Most financial advisors surveyed by the Nationwide Retirement Institute are in favor of the proposed Secure Act 2.0, believing its passing would financially benefit their clients.
The Securing a Strong Retirement Act of 2021 — referred to in the industry as the Secure Act 2.0 — was introduced in December. It aims to build on the Setting Every Community Up for Retirement Enhancement, or Secure, Act signed into law in 2019.
Among other measures, the bill would raise the age for beginning to take required minimum distributions; expand automatic enrollment in retirement plans; allow employers to incentivize employees to participate in retirement plans; remove RMD barriers for life annuities; raise limits on so-called “catch-up” contributions; allow employers to contribute to retirement plans matching employees’ student loan repayments; and eliminate additional taxes on certain distributions.

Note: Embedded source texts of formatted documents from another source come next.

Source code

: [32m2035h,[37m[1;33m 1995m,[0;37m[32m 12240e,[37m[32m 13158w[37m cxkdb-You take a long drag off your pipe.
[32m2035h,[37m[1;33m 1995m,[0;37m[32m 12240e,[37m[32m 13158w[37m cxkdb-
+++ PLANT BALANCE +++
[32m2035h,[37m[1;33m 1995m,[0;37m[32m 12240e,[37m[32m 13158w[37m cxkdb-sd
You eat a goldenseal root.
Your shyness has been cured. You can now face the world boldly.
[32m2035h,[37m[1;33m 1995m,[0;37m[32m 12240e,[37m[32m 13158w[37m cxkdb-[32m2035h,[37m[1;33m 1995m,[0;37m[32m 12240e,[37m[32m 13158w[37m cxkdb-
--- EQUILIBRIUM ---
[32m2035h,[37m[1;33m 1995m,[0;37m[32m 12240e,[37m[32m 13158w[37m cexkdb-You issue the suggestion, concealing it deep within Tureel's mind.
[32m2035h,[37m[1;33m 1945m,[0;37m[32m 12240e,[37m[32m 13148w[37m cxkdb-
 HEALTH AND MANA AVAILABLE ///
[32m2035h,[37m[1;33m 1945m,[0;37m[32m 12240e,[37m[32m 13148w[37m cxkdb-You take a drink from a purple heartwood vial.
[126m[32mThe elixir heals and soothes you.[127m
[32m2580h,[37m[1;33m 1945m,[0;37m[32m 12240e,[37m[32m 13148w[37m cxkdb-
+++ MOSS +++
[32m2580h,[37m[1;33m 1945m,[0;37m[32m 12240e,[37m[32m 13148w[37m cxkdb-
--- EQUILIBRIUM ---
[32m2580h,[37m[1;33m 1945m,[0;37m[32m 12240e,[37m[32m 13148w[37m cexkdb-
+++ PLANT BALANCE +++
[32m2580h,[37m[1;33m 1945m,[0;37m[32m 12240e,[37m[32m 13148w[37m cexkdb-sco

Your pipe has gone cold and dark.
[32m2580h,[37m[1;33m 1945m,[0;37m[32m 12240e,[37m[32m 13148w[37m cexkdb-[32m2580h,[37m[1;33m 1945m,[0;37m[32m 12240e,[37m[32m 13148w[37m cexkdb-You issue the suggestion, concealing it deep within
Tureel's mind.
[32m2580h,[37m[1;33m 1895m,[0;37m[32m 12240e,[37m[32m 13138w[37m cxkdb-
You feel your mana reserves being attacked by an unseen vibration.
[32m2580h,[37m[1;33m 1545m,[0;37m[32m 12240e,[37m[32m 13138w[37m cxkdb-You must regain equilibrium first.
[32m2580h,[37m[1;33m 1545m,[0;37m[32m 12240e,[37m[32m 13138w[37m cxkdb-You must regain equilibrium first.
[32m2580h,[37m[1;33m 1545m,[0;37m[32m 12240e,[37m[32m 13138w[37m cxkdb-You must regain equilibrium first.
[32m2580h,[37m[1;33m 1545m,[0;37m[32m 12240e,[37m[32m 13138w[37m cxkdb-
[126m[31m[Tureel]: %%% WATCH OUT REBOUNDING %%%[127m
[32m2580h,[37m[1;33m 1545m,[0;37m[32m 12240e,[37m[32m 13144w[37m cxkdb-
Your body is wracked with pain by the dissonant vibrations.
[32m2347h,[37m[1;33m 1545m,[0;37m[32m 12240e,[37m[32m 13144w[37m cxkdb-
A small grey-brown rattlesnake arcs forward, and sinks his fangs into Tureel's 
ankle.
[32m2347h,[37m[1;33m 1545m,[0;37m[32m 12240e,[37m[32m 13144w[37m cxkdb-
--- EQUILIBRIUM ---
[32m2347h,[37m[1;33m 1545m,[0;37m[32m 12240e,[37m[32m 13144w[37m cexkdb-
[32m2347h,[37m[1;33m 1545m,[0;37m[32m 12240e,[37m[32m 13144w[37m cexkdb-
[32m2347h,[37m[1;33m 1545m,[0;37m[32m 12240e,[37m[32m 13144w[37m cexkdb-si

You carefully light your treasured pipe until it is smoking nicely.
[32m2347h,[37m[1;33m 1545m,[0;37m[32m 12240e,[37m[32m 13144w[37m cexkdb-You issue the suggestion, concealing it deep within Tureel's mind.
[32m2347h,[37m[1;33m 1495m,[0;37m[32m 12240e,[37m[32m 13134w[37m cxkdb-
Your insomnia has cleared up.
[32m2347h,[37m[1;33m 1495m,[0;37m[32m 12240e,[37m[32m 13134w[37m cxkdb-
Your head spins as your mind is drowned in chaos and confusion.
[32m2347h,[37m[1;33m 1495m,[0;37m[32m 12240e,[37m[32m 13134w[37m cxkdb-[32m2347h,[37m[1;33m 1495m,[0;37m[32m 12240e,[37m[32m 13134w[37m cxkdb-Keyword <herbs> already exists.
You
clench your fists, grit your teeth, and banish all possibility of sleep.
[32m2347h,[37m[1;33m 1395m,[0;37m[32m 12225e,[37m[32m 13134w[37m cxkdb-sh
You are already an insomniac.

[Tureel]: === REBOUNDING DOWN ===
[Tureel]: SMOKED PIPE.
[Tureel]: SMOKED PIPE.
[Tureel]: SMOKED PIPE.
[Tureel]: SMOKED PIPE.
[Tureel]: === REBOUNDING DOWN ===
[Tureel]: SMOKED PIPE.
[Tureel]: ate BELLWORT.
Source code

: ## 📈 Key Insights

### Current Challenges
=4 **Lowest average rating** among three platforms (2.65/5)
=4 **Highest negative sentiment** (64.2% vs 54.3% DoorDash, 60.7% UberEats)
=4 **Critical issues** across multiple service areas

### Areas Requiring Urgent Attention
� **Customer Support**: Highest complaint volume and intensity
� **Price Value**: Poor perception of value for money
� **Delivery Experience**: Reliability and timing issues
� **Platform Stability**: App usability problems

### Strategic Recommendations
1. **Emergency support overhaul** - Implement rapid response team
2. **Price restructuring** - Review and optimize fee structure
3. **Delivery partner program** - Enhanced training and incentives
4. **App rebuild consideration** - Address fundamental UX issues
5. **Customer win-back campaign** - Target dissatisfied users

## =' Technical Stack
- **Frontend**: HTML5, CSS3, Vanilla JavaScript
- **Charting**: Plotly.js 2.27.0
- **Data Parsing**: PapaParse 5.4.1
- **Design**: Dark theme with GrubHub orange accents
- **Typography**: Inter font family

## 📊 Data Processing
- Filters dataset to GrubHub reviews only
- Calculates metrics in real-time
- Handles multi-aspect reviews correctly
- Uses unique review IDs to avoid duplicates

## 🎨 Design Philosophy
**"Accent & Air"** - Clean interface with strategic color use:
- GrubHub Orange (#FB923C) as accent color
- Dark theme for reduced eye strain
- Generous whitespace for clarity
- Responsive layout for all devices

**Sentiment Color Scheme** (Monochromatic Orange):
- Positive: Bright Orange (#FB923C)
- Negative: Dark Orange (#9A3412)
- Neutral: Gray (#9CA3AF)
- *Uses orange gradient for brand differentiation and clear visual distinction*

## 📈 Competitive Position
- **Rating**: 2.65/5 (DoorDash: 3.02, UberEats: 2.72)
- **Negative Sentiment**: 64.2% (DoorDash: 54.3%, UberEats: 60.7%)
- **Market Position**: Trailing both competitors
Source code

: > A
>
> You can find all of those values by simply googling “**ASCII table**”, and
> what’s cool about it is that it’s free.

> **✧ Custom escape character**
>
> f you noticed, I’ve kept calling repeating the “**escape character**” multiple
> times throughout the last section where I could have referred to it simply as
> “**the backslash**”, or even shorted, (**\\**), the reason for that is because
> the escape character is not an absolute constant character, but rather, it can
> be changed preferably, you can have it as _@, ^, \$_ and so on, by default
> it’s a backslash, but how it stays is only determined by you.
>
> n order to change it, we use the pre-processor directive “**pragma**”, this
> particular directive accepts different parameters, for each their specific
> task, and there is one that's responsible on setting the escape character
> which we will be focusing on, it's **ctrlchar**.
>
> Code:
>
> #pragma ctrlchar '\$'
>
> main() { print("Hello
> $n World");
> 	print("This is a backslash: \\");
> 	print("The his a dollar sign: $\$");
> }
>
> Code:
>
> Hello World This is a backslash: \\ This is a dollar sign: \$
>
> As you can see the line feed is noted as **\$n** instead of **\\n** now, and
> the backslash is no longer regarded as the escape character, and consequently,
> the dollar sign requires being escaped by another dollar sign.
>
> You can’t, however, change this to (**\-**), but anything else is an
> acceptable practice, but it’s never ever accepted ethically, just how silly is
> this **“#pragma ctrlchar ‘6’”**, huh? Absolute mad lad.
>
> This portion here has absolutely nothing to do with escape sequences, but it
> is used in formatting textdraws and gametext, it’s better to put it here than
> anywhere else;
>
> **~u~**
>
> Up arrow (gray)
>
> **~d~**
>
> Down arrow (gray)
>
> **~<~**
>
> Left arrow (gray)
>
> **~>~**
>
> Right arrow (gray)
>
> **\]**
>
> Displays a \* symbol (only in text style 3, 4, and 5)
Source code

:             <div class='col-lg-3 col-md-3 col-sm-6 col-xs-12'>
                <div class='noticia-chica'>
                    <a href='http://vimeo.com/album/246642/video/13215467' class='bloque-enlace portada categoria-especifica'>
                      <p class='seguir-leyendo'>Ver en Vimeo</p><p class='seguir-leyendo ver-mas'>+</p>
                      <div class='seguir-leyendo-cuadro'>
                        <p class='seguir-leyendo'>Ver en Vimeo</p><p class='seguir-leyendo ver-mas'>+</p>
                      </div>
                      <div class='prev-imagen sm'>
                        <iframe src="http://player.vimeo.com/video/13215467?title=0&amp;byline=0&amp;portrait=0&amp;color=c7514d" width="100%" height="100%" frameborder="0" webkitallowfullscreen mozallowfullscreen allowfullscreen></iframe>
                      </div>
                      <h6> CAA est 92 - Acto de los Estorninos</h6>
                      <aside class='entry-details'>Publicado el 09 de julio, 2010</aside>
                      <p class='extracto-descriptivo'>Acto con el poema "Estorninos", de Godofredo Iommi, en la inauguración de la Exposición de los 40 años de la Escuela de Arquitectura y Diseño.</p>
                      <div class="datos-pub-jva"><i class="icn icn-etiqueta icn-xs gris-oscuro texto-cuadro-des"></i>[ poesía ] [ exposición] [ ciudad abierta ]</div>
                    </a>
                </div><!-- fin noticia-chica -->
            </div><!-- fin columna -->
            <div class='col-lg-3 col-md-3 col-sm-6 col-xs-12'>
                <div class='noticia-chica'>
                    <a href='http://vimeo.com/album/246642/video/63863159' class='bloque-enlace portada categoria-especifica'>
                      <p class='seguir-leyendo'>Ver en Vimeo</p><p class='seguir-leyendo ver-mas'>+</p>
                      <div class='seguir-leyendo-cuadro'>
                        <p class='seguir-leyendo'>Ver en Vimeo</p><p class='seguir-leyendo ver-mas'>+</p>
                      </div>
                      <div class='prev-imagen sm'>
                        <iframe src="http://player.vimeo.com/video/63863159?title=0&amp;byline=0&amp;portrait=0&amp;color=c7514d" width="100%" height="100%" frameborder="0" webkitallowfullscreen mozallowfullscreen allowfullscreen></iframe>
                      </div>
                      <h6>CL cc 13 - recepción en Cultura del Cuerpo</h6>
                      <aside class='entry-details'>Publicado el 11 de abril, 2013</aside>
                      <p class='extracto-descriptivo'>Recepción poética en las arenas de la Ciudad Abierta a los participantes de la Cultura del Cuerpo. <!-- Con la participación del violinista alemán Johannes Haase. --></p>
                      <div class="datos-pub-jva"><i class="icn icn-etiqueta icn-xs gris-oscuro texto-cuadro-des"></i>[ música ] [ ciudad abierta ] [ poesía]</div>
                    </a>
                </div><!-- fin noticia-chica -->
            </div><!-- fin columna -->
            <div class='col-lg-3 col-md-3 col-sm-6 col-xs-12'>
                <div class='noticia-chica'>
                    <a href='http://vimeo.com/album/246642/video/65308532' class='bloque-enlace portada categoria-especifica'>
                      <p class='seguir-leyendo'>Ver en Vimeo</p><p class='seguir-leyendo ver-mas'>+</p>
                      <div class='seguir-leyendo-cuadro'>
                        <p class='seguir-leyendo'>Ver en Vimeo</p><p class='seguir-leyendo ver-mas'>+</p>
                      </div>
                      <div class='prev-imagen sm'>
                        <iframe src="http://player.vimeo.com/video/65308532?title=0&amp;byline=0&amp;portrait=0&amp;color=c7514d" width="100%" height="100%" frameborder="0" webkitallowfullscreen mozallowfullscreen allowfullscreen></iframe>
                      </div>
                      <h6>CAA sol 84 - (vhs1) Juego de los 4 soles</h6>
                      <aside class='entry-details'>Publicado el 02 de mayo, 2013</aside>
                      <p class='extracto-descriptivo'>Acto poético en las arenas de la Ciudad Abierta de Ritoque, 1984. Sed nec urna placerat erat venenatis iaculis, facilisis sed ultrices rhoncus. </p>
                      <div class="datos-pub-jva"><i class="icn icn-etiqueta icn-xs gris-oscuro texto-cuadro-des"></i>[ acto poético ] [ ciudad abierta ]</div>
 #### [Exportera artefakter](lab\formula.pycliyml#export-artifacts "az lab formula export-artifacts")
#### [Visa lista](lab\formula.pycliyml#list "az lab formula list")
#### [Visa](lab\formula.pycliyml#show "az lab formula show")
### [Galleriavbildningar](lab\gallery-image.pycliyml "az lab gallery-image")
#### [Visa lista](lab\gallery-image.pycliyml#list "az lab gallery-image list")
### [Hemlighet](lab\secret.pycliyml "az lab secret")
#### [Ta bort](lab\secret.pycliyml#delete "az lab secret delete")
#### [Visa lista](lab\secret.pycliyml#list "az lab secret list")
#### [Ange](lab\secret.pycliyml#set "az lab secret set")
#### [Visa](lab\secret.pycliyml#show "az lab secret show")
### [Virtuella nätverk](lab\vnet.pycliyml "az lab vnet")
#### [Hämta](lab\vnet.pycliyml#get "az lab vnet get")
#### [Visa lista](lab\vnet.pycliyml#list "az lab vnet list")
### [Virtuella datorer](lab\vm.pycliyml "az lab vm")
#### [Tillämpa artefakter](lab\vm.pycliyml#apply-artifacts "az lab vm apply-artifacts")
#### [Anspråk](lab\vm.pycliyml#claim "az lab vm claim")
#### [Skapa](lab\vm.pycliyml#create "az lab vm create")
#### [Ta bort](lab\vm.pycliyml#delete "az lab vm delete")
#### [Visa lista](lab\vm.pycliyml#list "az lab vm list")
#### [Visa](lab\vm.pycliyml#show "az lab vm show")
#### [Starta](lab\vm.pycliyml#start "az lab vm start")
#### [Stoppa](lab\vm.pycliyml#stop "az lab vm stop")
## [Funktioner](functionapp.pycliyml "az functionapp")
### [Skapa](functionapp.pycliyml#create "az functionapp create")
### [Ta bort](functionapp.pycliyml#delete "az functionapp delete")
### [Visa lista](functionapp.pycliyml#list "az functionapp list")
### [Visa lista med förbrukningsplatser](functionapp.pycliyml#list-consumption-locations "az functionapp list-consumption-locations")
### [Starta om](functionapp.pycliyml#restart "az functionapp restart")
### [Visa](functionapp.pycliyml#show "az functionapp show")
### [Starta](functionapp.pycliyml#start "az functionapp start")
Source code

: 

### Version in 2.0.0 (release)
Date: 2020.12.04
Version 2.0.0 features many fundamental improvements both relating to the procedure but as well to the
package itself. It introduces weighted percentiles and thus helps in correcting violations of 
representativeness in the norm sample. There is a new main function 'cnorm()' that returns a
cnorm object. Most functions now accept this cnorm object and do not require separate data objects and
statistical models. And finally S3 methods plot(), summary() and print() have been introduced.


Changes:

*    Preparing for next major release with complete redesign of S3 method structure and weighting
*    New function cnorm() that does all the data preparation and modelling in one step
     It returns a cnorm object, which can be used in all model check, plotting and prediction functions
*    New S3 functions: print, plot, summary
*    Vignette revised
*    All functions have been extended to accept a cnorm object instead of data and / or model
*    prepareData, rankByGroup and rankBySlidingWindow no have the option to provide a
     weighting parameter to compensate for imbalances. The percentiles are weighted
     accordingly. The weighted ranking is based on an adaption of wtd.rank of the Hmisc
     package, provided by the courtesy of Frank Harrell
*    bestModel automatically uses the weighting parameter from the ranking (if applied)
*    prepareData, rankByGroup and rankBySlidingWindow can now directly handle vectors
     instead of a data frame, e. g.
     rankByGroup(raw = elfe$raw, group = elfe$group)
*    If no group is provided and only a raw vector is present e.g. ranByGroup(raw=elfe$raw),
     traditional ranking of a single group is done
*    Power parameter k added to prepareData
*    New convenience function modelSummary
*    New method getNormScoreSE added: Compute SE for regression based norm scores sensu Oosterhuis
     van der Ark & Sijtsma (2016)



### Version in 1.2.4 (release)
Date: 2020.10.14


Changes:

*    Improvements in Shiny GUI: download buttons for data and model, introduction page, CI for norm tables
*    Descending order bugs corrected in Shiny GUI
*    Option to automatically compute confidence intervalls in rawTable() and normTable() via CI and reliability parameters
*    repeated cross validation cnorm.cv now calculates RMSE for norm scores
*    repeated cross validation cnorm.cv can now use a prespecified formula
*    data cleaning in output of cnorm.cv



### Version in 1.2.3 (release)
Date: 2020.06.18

About 93% of advisors and financial professionals support the passing of the Secure Act 2.0, according to the Nationwide survey.
Nationwide commissioned Edelman Data and Intelligence to conduct a 13-question, online survey in February among 500 full-time advisors and financial professionals. The firm didn’t give a more detailed breakdown of the respondents.
Nationwide says this “overwhelming” support suggests the proposed legislation would be well timed, with 77% of the respondents agreeing that Covid-19 has led their clients to slow or stop contributions to retirement savings. Around half of the respondents reported that their clients’ financial security has been negatively impacted by the pandemic, the firm adds.
Half of the respondents indicated that when the Secure Act of 2019 passed, their clients updated their retirement plans. About 48% noted that their clients were able to save more in general because of the legislation, and were also able to increase their retirement account contributions and emergency savings.
Advisors believe many of the proposed components of Secure Act 2.0 would make it even easier for their clients to save for retirement and get back on track toward their goals, Nationwide says.
Around 93% believe allowing employers to match contributions under a 401(k) plan, 403(b) plan or a simple individual retirement account while employees make student loan payments will increase their clients’ financial security, for example.
“The first Secure Act legislation that passed in 2019 was a tremendous step forward in removing some of the obstacles people experience when saving for retirement,” said John Carter, president and chief operating officer of insurance and financial services company Nationwide Financial, in a statement.
“Secure Act 2.0 is a significant next step that will help many Americans take control of their financial futures. It’s great to see that advisors and financial professionals helping Americans prepare for retirement also see significant opportunities for their clients in the proposed legislation. We’re encouraged by the bipartisan support taking shape on Capitol Hill,” said Carter.
Nationwide says 94% of the respondents believe adding an emergency savings provision to the proposed legislation that would permit employees to withdraw or use limited retirement plan contributions for critical short-term financial needs without an early distribution tax penalty would help improve Americans’ financial security. And 91% believe that provision should be included in the legislation.
“We saw first-hand how many Americans turned to their retirement savings to bridge the gap when faced with a Covid-19-related emergency,” Eric Stevenson, president of Nationwide Retirement Solutions, says in a statement.
“By building an emergency savings component into a retirement plan, participants could tap funds without incurring excessive tax consequences or pulling their assets out at market lows,” he adds. “It’s our hope that lawmakers consider an emergency savings provision for Secure Act 2.0 or in a separate piece of legislation to address lessons learned during the Covid crisis.”